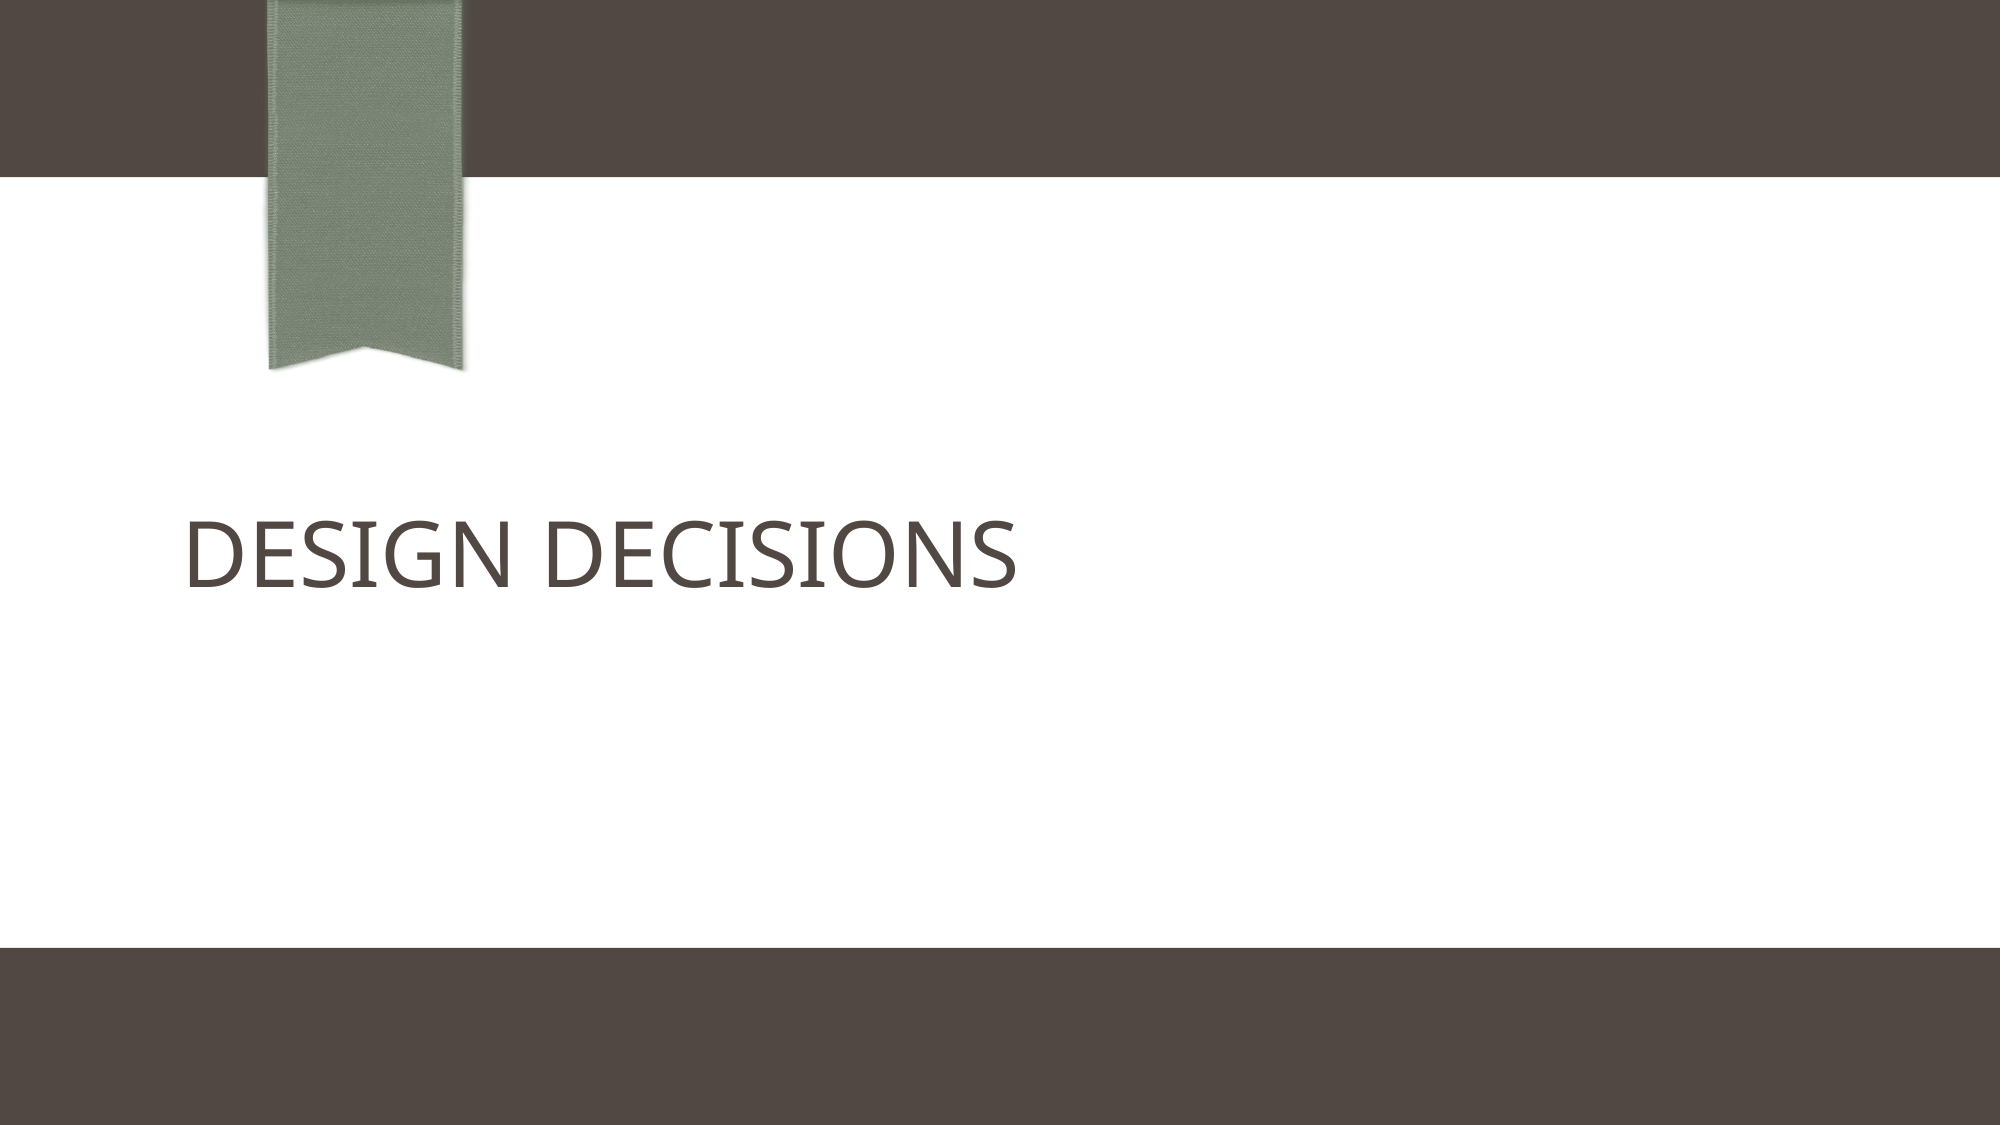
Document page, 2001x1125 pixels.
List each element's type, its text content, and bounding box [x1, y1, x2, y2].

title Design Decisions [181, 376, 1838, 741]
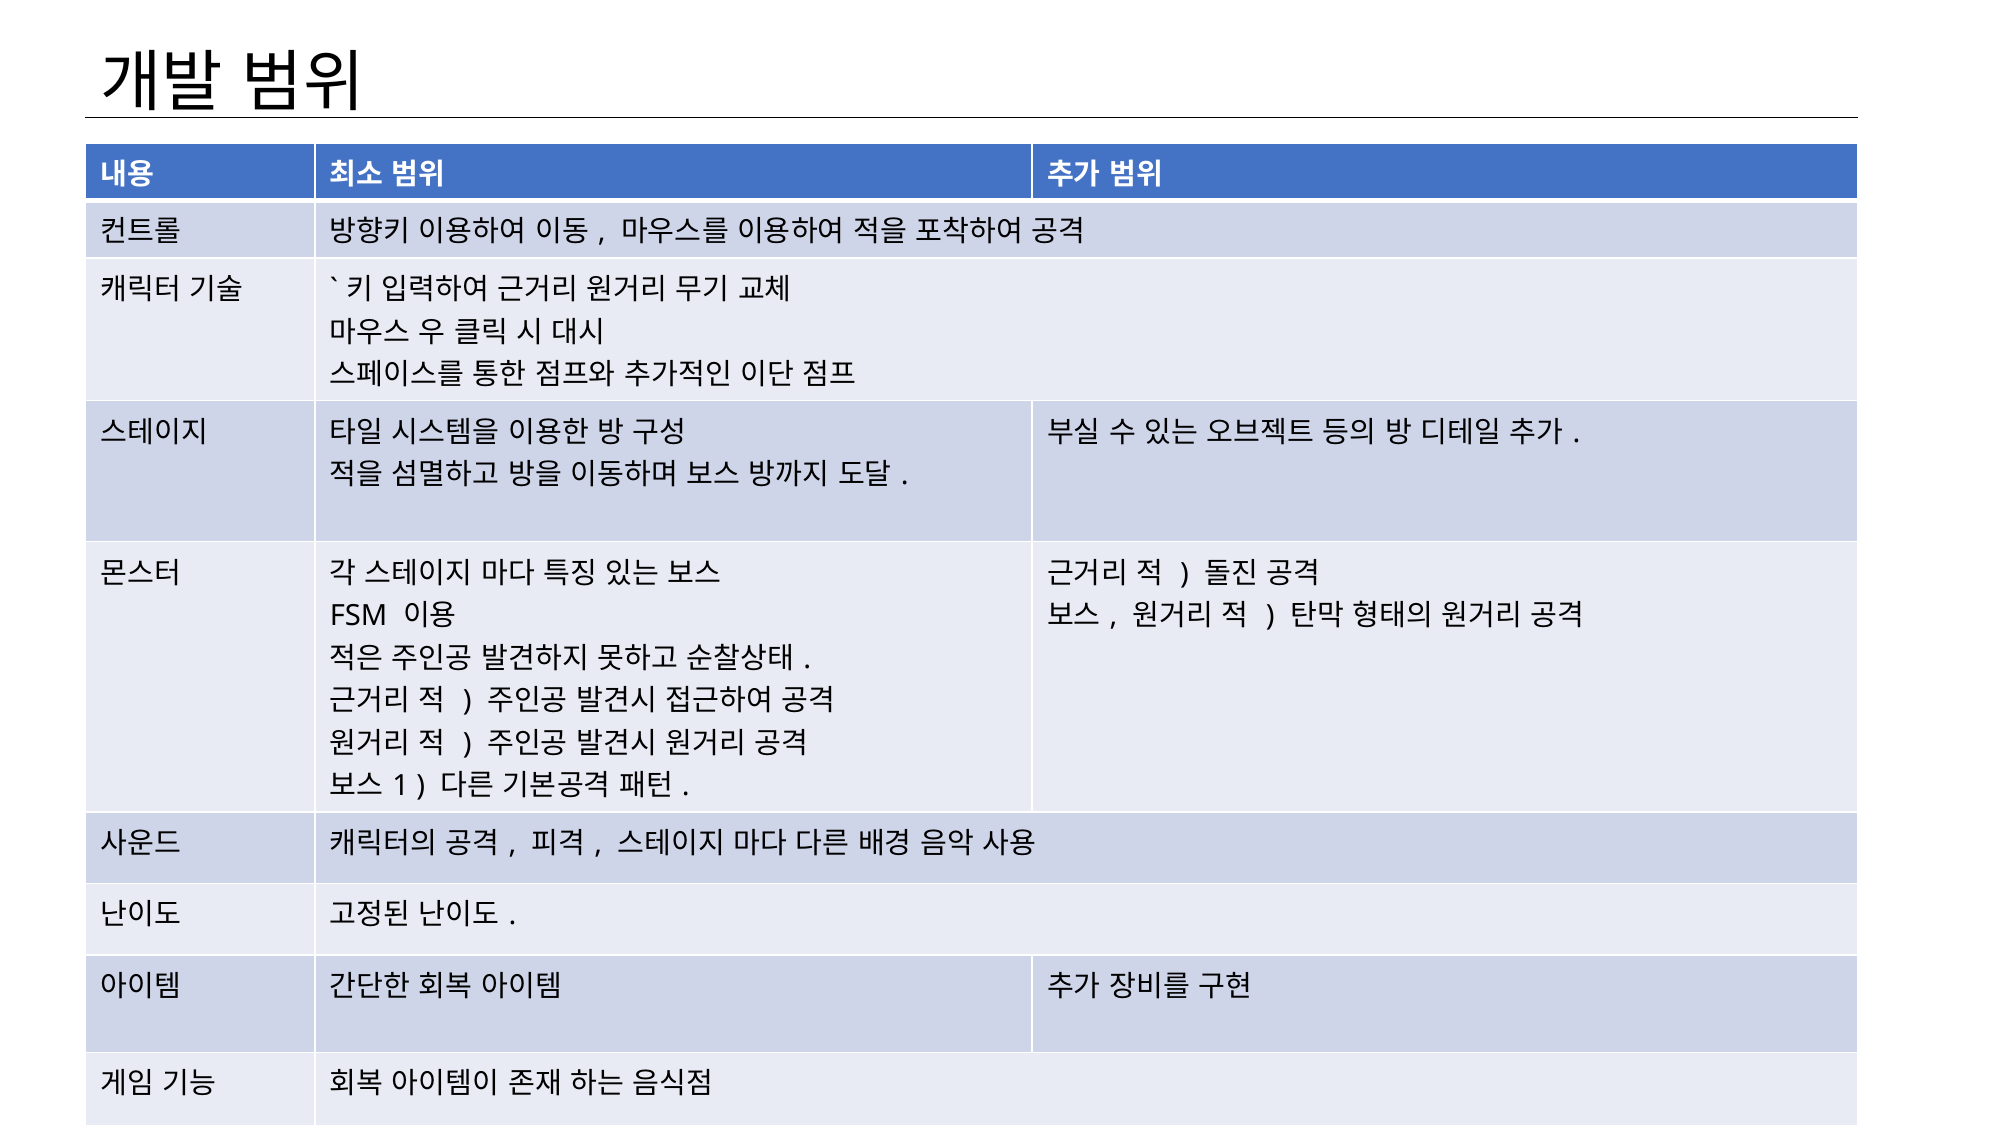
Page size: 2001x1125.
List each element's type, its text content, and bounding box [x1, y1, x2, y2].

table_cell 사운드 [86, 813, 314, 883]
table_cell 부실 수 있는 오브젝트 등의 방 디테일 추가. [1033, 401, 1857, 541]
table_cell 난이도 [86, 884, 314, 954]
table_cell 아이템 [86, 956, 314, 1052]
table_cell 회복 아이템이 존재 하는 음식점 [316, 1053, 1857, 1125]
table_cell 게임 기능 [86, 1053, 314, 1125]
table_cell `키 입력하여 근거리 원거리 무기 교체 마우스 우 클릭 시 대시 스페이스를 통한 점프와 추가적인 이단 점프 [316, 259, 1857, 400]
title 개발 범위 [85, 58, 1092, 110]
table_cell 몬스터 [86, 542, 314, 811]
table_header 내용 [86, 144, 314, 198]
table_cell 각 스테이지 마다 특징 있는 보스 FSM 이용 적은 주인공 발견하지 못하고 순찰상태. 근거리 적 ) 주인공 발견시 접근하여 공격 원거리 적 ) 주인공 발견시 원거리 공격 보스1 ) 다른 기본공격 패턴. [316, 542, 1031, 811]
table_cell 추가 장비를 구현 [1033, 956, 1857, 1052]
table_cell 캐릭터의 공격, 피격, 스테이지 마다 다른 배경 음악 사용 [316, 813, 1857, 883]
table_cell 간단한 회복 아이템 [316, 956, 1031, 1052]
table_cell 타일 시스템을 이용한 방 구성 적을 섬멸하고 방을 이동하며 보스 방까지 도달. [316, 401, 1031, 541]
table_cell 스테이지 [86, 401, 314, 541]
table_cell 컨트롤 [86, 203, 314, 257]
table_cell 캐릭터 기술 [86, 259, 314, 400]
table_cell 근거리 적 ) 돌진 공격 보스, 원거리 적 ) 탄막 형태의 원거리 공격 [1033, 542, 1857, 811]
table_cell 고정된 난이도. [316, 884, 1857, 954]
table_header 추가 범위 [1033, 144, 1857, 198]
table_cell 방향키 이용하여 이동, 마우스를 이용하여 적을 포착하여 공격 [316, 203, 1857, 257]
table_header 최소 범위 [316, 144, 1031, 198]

- **Written task**: Transcribe only these lines, exactly: the first line of the listing, every line after it, and the line with "Page size: 2001x1125.", where the copy ends. Include no picture.

- **Result of this task**:
Document page, 2001x1125 pixels.
List each element's type, its text content, and bounding box [x1, y1, x2, y2].

title Design Decisions [181, 376, 1838, 741]
Page size: 2001x1125.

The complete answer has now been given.